Noticegate: Conspiracy, Cover-ups and Collusion in Ludington OMA Lawsuit

If Watergate taught our country anything, it was that small crimes committed by government officials can often become large, serious crimes when the officials try to cover things up.  In Watergate, some operatives of then-President Richard Nixon broke into the Watergate complex in the summer of 1972, Nixon won a landslide re-election that fall.   In the course of investigating this break-in, it was revealed that President Nixon had a tape-recording system in his offices and he had recorded many conversations.

 

After a protracted series of bitter court battles, the U.S. Supreme Court unanimously ruled that the president had to hand over the tapes ("the smoking gun") to government investigators; he ultimately complied. Recordings from these tapes implicated the president, revealing he had attempted to cover up the questionable goings-on that had taken place after the break-in. Facing near-certain impeachment in the House of Representatives and equally certain conviction by the Senate, Nixon resigned the presidency on August 9, 1974.  Before that three articles of impeachment were drawn up:  obstruction of justice, abuse of power, and contempt of Congress.

 

The saying "It's not the crime, it's the cover-up" originated with Watergate.  It is not clear whether President Nixon knew anything about the break-in before it happened, nor whether their sole purpose was to bug the headquarters or burglarize it.  The problem involved the President's suppression of the facts and the evidence.  The second Open Meetings Act lawsuit I have with the City of Ludington is beginning to look reminiscent of the Watergate period.

........

Work instruction 1: According to the Noticegate post, on what date did Nixon resign the presidency?
Work instruction 2: Write the next part of the Noticegate post, picking up after its final sentence.
The rows after this point have nothing to do with the Noticegate post.

........

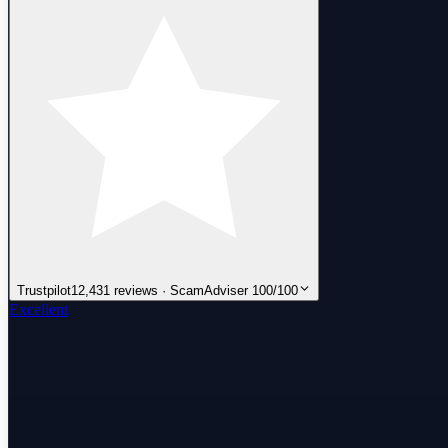
Trustpilot
12,431 reviews · ScamAdviser 100/100
Excellent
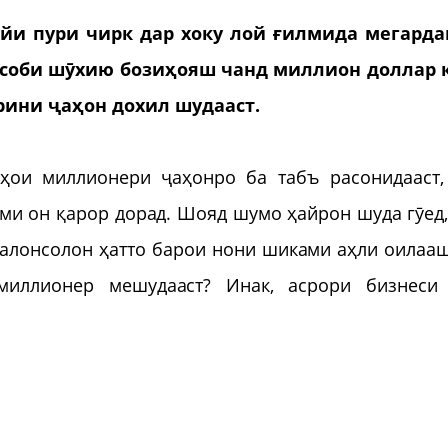
ӯйи пури чирк дар хоку лой ғилмида мегарда
ҳисоби шӯхию бозиҳояш чанд миллион доллар 
рини ҷаҳон дохил шудааст.
ҳои миллионери ҷаҳонро ба табъ расонидааст,
и он қарор дорад. Шояд шумо ҳайрон шуда гӯед,
 калонсолон ҳатто барои нони шиками аҳли оилаа
 миллионер мешудааст? Инак, асрори бизнеси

........

Response area 1: August 9, 1974.

Response area 2:
On May 20, 2013, I reported shortly after the 1:00 PM Ludington City Council meeting that the council had violated the Open Meetings Act after being warned.  When the video came out, there was no controversy as to whether the posted notice was not on the bulleting board, as needed by the OMA for proper notice.  Even though a notice had been put out in the newspaper on May 7 and the city's website, there was never any indication that the notice board ( at the city hall and courthouse) had any notice thereon, except for a 6:30 PM meeting for May 20.  Nor did the notice board, newspaper, available agenda, or website have any indication of what was to take place at this meeting other than it was to have the Foster School Third Graders attending.

 

The absence of the public notice at the city hall for this 1 PM meeting was a violation of the OMA, probably what one may call a 'technical' violation, but it deprived everyone who used the courthouse and city hall boards for meeting notice the opportunity to know when this meeting was to occur.  A simple error of omission which led to my warning in front of the council, and their ignorance of the warning, effectively making their violation an intentional act in defiance of OMA statute, and liable under several sections of that act.

 

But now it looks like this escalation of crime, has been escalated once more.  A likely clerk oversight, led to a willful violation by six city councilors and the mayor, and now has led to even more serious repercussions, involving what looks to be a clear case of obstruction of justice, and conspiracy that includes a widening cast of characters trying to say that there was absolutely no crime involved. 

 

The City officials' attorney from Michigan Municipal Risk Management Association (MMRMA), Allen Vander Laan, crafted an answer to my original complaint and a line of reasoning in his Motion for Summary Disposition that, in a nutshell said that there was never any violation of any part of the OMA because the City Clerk swears in an affidavit that she posted a notice for the new meeting time on May 7 at the bulleting board.  I can only swear that I saw no notice at City Hall except the notice for the 6:30 PM meeting on May 20.  I had not been at the city hall since the prior meeting.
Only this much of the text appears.